Sul vostro estratto conto contributivo potrebbero risultare l’assenza di contributi previdenziali per periodi di tempo in cui voi avete lavorato. Questa situazione può dipendere da un errore dell’Inps, oppure può essere dovuta al fatto che il vostro datore di lavoro non ha pagato i contributi previdenziali per il periodo in cui vi ha impiegato – o una parte del periodo lavorativo.
Questa situazione può essere problematica perché i contributi previdenziali non versati, dopo cinque anni, cadono in prescrizione – ovvero non sono più validi ai fini del calcolo della nostra pensione. Se il lavoratore ha denunciato la situazione, e il buco contributivo dipende da un’inadempienza del datore di lavoro, la prescrizione si allunga a 10 anni.

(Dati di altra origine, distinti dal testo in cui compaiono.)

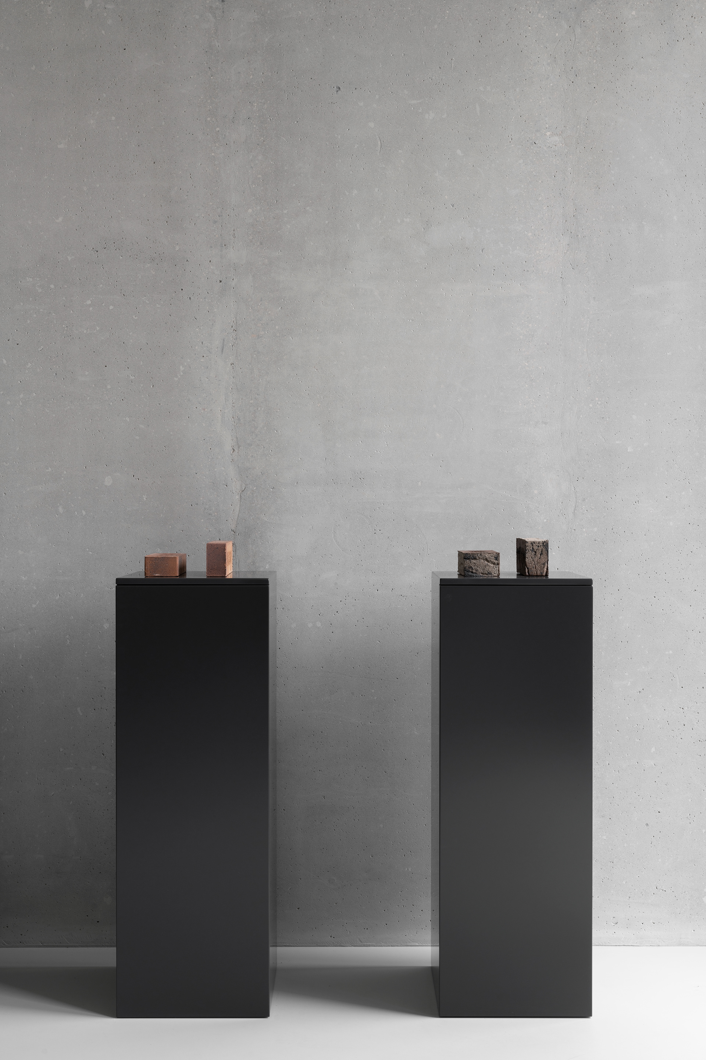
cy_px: 530
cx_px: 353
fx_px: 1412
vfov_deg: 41.1
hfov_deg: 28.1
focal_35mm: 48
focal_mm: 48
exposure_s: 1/3.33
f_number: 11
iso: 100
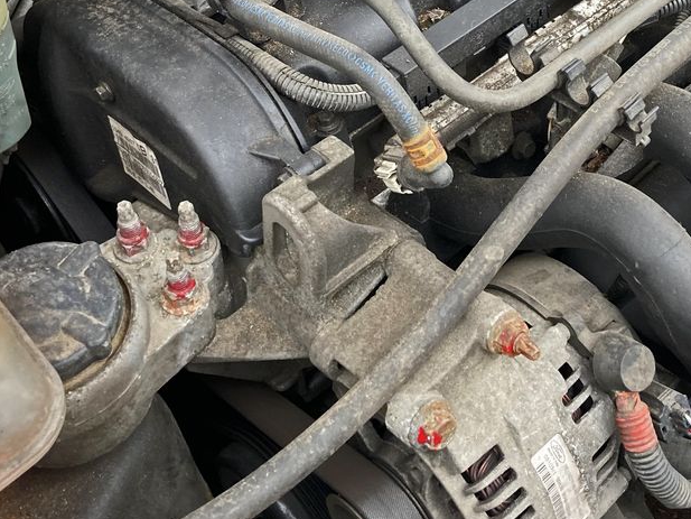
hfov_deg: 32.6
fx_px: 1178
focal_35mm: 59
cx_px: 421
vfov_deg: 24.0
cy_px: 32
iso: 80
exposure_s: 1/89
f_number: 1.8
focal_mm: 3.99
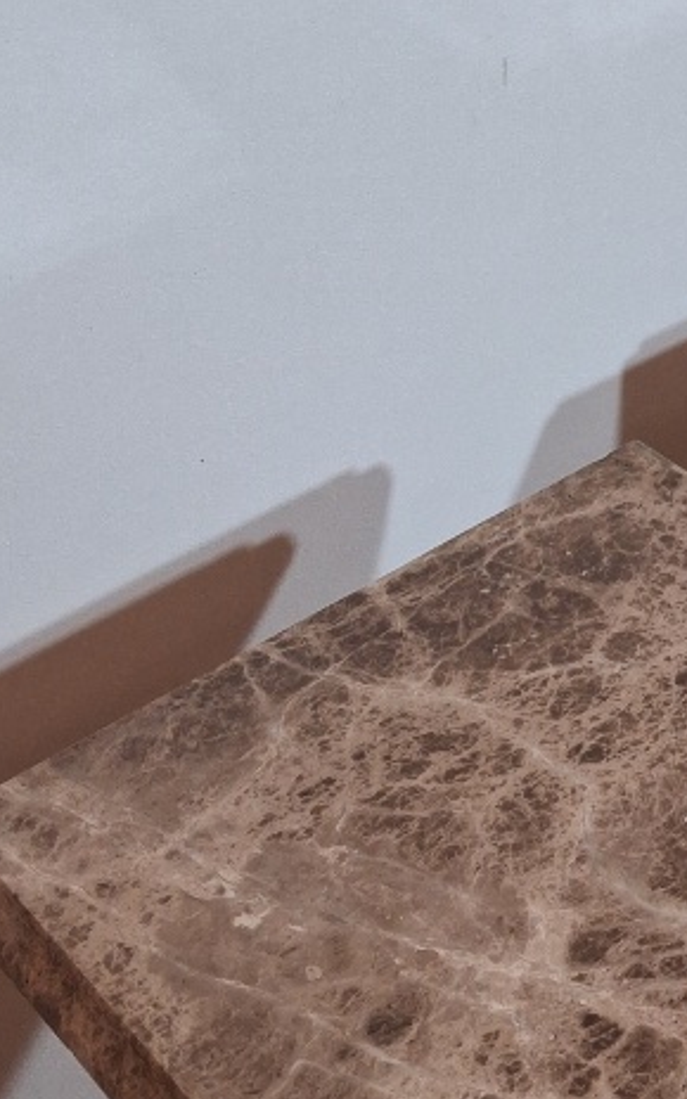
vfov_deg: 27.8
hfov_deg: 16.7
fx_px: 2217
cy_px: 642
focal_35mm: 74
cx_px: 877
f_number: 1.8
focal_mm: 4
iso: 100
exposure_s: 1/100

Il lavoratore deve procedere al controllo della propria posizione contributiva – può farlo in un patronato oppure direttamente online se ha un Pin Inps o una Spid – e segnalare nell’area “Ricorsi Online” (sezione “Servizi per il cittadino”) del sito INPS, l’eventuale contribuzione mancante, così come tutte le anomalie nella sua posizione previdenziale.
Ovviamente bisogna allegare alla richiesta i documenti che potranno supportare le vostre affermazioni – come buste paga, certificazioni uniche (ovvero gli ex-Cud), o ricevute di versamento se non risulta che, ad esempio, avete riscattato il periodo degli studi universitari. Se il buco contributivo dipende da un errore dell’Inps, queste operazioni dovrebbero bastare a sanare la situazione. Se invece i contributi non sono stati versati dal datore di lavoro, il dipendente deve citarlo in giudizio e chiedere la regolarizzazione della situazione previdenziale – oltre al risarcimento del danno, se non ottiene risposta in altra forma.
Bisogna fare un discorso a parte per i dipendenti pubblici. l’Inps con la circolare 94/2017 ha stabilito che gli errori riscontrati nel passaggio dalla gestione Inpdap a quella Inps – l’ente pensionistico dei dipendenti pubblici è stato incorporato nell’Istituto Nazionale Previdenza Sociale dal governo Monti con il cosiddetto decreto Salva Italia -, potranno essere corretti solo entro la fine dell’anno passato con domanda on-line Rvpa – l’acronimo sta ad indicare una Richiesta di Variazione della Posizione Assicurativa. Una posizione presa dal nostro ente pensionistico che difficilmente potrebbe reggere il vaglio di un giudice, visto che limita i diritti di una categoria di dipendenti.